▸ **Required action**: Please output, without any change, the lines of the material below from the very first through the one with "格安SIMでiPhoneやiPadを使うための方法と流れ".
[Start of section]
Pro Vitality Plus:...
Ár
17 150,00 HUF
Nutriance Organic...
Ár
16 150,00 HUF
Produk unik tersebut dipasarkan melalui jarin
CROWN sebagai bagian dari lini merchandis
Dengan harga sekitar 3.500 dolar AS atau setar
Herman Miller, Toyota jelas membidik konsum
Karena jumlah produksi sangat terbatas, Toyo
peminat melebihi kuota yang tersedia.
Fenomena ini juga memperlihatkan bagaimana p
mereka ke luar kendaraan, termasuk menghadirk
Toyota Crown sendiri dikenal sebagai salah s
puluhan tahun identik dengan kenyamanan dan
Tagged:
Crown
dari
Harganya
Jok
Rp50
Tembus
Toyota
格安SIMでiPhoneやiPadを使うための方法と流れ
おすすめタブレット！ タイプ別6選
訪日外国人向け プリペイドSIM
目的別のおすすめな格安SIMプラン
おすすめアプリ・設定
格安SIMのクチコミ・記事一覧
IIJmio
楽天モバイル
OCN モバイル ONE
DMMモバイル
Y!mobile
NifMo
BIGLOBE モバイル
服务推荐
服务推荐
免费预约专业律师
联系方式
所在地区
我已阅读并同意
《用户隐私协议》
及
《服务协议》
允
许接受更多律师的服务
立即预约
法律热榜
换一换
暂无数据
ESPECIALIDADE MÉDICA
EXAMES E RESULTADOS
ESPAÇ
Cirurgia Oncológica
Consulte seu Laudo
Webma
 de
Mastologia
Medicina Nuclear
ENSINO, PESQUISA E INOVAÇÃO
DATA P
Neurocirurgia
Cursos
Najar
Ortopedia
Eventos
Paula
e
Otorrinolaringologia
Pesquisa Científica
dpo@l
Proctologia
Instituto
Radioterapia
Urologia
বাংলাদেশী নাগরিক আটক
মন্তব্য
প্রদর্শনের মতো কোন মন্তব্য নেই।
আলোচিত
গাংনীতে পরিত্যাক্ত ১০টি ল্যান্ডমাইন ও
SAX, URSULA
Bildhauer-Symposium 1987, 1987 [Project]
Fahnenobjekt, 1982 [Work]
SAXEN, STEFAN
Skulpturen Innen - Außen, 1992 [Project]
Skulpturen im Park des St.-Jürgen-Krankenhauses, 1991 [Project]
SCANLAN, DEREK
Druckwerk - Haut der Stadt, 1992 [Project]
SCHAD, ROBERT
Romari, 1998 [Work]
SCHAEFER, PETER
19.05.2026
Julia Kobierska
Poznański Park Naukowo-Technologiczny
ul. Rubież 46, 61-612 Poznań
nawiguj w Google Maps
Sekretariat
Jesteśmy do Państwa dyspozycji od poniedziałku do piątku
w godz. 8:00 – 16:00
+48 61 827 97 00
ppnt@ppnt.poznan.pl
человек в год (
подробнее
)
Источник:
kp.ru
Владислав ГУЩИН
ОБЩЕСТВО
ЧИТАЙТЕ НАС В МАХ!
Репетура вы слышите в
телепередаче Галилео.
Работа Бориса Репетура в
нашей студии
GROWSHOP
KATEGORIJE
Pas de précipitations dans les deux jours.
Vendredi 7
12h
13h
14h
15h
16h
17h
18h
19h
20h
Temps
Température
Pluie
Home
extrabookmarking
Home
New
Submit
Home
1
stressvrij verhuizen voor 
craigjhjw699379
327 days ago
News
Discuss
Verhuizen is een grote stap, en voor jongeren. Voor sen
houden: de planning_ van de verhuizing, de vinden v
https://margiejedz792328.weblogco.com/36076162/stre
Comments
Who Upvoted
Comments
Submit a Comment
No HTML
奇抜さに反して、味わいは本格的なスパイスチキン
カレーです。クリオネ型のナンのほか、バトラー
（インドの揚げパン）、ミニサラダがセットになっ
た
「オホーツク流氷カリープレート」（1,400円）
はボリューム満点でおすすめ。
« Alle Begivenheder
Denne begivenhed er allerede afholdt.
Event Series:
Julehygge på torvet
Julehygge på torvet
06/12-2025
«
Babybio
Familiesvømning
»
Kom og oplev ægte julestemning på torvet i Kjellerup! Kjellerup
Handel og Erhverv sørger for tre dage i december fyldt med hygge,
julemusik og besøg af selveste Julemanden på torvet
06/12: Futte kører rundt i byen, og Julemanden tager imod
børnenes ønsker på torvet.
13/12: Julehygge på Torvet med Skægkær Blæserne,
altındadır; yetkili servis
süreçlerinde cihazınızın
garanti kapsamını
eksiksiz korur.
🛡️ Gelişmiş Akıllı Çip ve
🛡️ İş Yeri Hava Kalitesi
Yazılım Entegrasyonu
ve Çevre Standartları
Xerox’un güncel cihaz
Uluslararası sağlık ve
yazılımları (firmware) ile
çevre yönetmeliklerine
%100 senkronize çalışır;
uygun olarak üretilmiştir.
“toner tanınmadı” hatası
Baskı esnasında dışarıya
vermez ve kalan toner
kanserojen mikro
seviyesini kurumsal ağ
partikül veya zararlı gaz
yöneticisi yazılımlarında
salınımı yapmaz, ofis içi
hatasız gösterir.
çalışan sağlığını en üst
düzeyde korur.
[End of section]
▸ **Answer box**:
Pro Vitality Plus:...
Ár
17 150,00 HUF
Nutriance Organic...
Ár
16 150,00 HUF
Produk unik tersebut dipasarkan melalui jarin
CROWN sebagai bagian dari lini merchandis
Dengan harga sekitar 3.500 dolar AS atau setar
Herman Miller, Toyota jelas membidik konsum
Karena jumlah produksi sangat terbatas, Toyo
peminat melebihi kuota yang tersedia.
Fenomena ini juga memperlihatkan bagaimana p
mereka ke luar kendaraan, termasuk menghadirk
Toyota Crown sendiri dikenal sebagai salah s
puluhan tahun identik dengan kenyamanan dan
Tagged:
Crown
dari
Harganya
Jok
Rp50
Tembus
Toyota
格安SIMでiPhoneやiPadを使うための方法と流れ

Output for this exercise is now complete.